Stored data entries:
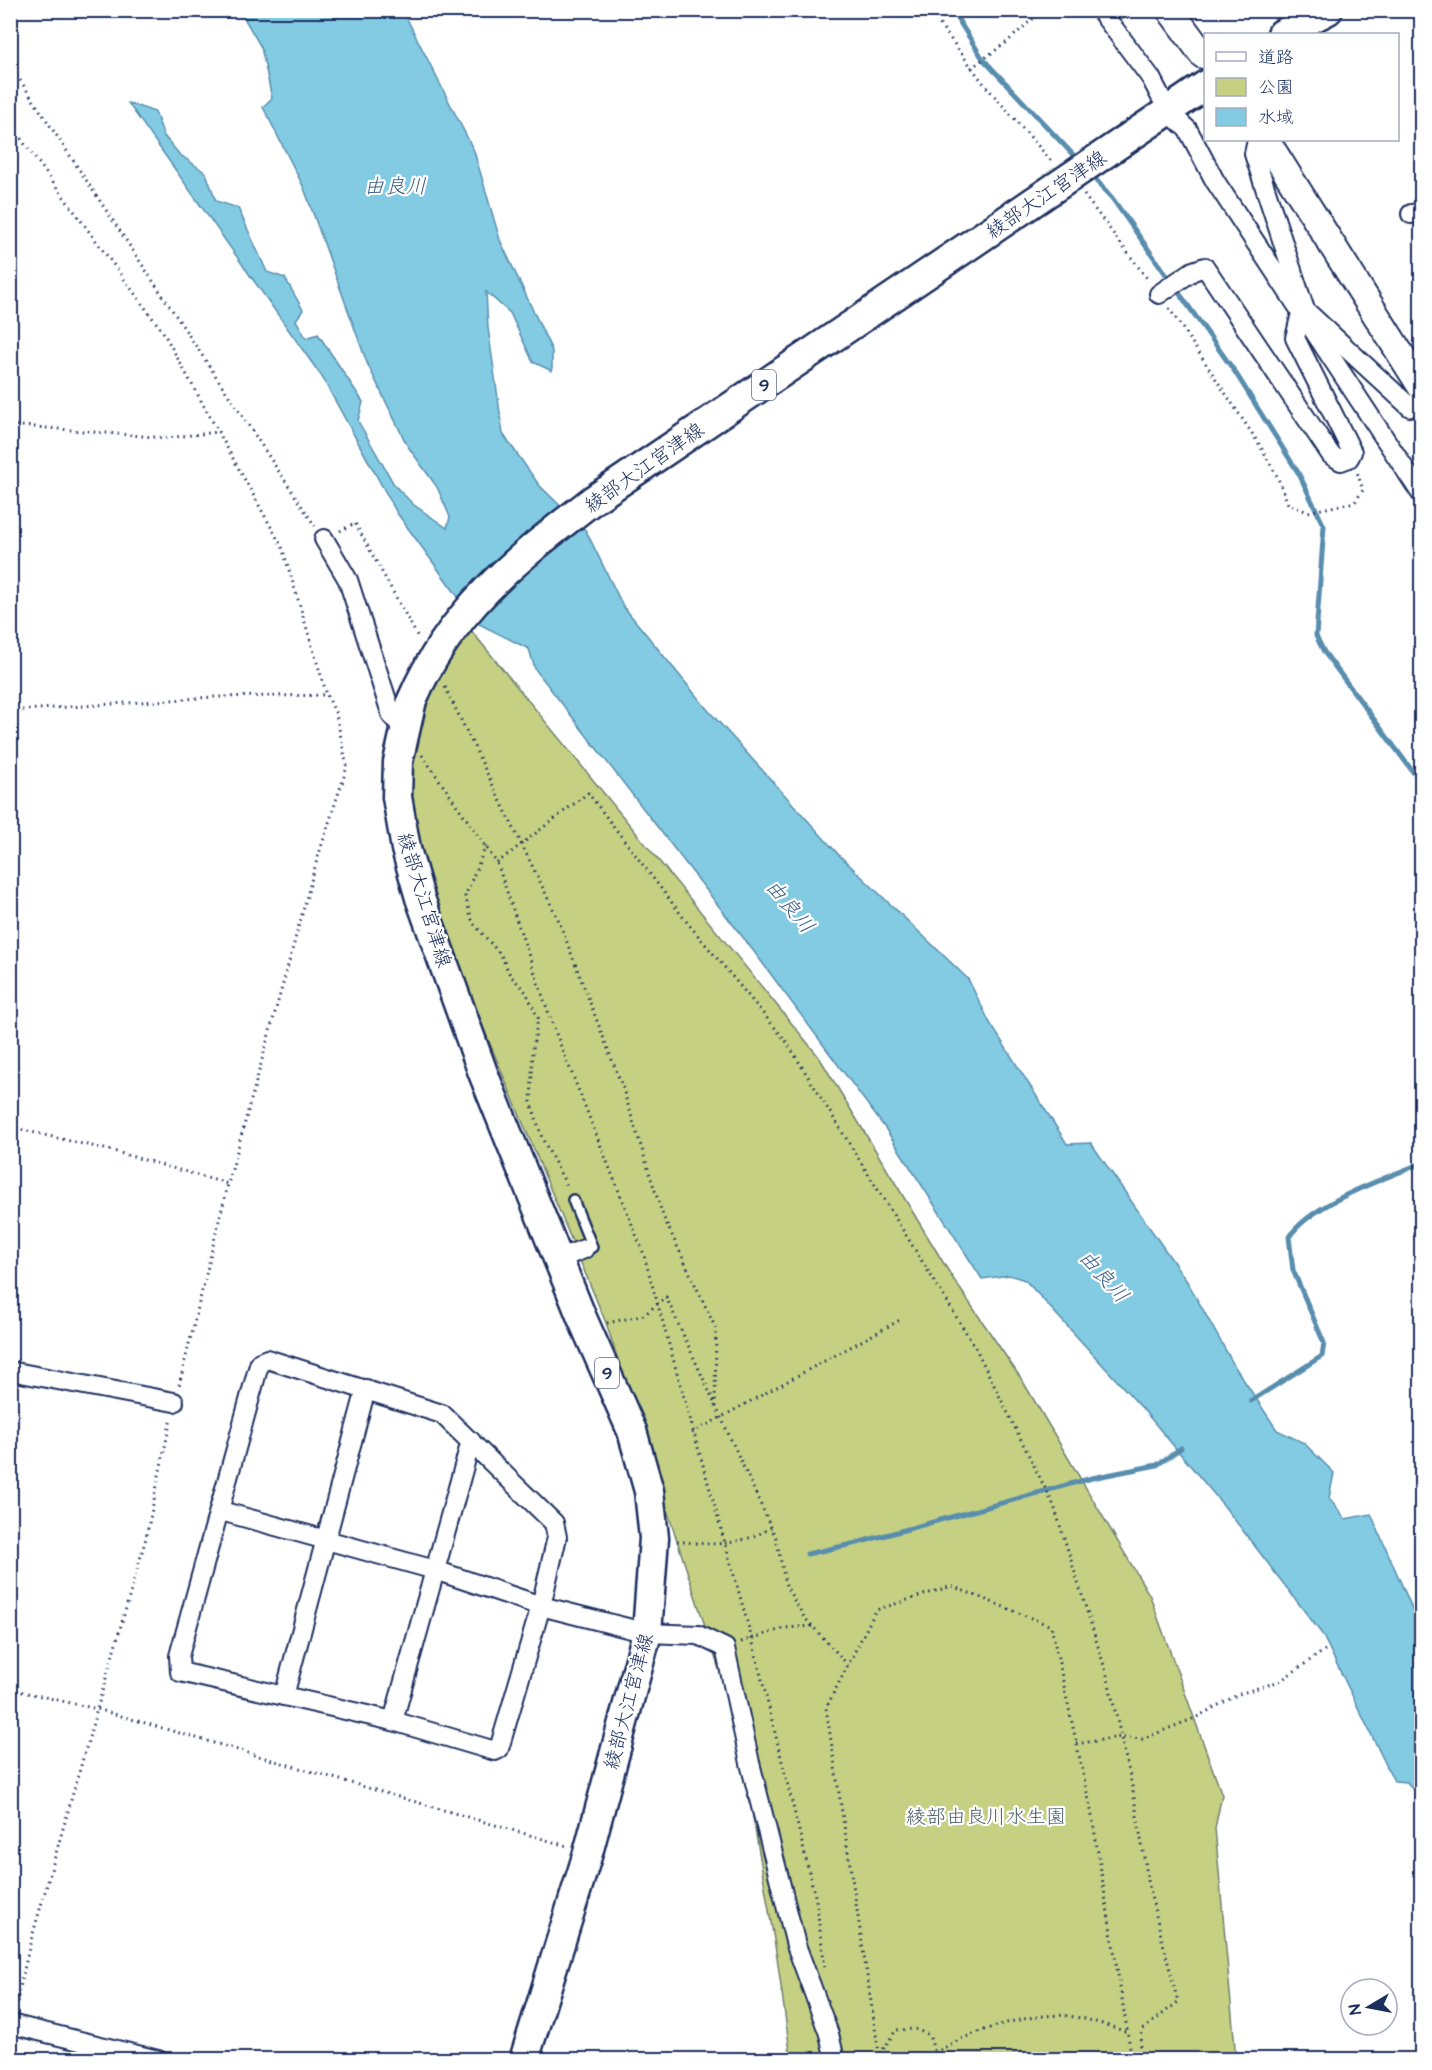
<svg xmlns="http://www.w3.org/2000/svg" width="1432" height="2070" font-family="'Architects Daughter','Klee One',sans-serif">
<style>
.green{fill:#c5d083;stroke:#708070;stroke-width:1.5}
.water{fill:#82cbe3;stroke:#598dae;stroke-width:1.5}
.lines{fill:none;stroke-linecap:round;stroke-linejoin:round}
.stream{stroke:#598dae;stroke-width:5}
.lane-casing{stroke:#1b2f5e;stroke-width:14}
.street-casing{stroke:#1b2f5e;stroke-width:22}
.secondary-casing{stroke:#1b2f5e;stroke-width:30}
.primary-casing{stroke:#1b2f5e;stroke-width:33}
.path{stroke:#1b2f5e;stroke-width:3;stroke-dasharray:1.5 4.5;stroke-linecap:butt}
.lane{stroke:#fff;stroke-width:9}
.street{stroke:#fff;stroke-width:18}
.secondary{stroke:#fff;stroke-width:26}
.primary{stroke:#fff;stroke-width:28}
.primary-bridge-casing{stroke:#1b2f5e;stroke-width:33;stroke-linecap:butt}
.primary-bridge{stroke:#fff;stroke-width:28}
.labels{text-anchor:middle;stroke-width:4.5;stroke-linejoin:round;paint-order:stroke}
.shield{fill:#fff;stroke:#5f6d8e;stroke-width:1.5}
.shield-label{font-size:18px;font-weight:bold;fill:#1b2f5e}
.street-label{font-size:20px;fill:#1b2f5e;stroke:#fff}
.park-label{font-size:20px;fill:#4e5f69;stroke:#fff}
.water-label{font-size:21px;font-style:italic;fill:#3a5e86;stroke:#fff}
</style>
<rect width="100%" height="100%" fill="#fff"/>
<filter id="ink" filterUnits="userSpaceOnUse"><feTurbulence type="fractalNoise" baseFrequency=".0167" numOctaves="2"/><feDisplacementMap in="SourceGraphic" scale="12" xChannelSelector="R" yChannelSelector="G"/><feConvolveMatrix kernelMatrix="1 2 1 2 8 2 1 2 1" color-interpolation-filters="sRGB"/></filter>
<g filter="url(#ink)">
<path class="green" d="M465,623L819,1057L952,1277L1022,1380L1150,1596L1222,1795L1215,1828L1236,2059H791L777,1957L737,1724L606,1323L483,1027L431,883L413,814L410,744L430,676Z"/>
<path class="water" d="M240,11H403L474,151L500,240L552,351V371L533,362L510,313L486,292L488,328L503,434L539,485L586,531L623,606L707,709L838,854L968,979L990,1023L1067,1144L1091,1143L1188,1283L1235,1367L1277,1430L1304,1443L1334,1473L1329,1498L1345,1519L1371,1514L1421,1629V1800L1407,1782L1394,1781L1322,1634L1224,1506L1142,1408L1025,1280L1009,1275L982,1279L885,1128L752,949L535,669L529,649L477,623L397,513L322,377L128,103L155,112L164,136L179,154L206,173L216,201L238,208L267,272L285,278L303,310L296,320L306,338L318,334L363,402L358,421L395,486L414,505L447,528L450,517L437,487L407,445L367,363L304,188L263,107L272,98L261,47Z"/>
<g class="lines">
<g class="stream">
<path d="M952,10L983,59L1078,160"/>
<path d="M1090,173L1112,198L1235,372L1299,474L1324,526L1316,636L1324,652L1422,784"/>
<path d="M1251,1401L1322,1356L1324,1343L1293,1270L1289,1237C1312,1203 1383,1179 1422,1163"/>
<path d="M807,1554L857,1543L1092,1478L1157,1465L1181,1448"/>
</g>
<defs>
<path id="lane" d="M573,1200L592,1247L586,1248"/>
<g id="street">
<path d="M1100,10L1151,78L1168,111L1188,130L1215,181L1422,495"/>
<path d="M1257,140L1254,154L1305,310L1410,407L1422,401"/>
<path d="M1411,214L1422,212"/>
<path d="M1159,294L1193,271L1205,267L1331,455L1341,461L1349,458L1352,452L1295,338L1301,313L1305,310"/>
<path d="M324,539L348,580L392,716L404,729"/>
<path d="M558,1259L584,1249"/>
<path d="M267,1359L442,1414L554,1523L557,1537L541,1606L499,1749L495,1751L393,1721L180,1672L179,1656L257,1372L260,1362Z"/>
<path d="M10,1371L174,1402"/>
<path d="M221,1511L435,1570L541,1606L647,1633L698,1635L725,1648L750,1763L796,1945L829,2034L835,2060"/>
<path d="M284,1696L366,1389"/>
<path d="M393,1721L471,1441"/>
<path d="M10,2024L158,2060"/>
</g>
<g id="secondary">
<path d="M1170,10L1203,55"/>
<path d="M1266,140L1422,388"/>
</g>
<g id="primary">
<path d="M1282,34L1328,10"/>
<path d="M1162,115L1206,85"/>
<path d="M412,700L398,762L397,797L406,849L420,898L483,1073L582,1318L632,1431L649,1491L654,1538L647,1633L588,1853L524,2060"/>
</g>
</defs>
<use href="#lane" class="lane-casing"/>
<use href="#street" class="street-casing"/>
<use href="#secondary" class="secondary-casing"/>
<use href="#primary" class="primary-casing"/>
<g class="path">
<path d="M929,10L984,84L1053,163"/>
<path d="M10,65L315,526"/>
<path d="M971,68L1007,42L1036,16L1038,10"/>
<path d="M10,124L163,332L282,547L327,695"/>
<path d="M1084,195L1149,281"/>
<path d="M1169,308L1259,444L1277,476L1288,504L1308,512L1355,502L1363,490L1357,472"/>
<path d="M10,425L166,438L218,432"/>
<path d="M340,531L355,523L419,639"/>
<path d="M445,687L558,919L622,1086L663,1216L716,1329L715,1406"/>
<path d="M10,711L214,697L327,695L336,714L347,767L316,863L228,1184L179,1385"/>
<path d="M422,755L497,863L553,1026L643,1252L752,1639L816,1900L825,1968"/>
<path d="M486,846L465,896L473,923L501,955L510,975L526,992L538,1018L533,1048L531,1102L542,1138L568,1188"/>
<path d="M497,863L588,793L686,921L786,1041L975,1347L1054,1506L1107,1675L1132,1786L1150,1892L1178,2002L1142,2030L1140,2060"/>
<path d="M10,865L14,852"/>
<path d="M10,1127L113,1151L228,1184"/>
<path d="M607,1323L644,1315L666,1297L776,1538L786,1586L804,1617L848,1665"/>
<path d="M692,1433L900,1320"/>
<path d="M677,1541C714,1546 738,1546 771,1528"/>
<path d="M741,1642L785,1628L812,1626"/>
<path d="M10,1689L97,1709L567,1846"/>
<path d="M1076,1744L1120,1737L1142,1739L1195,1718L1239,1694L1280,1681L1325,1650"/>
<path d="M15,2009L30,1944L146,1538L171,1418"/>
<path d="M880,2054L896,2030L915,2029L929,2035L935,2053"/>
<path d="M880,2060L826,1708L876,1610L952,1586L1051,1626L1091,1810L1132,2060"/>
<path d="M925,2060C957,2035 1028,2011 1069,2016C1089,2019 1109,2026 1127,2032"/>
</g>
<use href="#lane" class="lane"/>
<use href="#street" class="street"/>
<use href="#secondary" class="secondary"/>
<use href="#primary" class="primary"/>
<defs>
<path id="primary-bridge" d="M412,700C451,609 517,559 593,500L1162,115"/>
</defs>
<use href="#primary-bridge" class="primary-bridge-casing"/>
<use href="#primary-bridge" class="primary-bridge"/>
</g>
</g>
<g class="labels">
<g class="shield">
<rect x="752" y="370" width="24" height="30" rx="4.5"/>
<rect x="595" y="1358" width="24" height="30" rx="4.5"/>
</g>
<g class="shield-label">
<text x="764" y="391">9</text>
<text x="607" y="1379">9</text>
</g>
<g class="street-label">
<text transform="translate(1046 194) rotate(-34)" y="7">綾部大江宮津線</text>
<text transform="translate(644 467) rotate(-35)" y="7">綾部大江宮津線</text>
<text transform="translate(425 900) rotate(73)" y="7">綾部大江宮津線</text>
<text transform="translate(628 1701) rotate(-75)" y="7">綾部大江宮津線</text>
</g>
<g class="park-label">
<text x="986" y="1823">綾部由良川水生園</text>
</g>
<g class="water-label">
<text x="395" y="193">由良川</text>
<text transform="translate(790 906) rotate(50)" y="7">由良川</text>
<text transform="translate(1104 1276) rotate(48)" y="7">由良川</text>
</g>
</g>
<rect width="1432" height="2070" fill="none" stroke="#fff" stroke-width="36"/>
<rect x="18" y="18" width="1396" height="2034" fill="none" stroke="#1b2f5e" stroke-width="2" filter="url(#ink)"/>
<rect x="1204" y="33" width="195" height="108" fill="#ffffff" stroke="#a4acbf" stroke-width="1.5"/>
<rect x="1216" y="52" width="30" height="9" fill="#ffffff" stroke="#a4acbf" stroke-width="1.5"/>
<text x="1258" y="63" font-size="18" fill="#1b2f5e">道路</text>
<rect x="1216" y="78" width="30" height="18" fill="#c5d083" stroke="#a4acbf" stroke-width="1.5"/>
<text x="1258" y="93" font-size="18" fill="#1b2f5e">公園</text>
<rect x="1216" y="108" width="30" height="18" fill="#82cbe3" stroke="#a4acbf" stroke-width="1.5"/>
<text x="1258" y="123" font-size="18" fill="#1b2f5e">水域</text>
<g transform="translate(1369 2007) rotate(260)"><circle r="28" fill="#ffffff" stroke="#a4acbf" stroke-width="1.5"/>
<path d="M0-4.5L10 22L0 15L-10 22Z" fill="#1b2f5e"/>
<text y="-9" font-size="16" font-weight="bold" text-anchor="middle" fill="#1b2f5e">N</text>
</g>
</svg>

What you have to do:
Reproduce every line from the preceding data in which the word "lines" can be found.

Your solution:
.lines{fill:none;stroke-linecap:round;stroke-linejoin:round}
<g class="lines">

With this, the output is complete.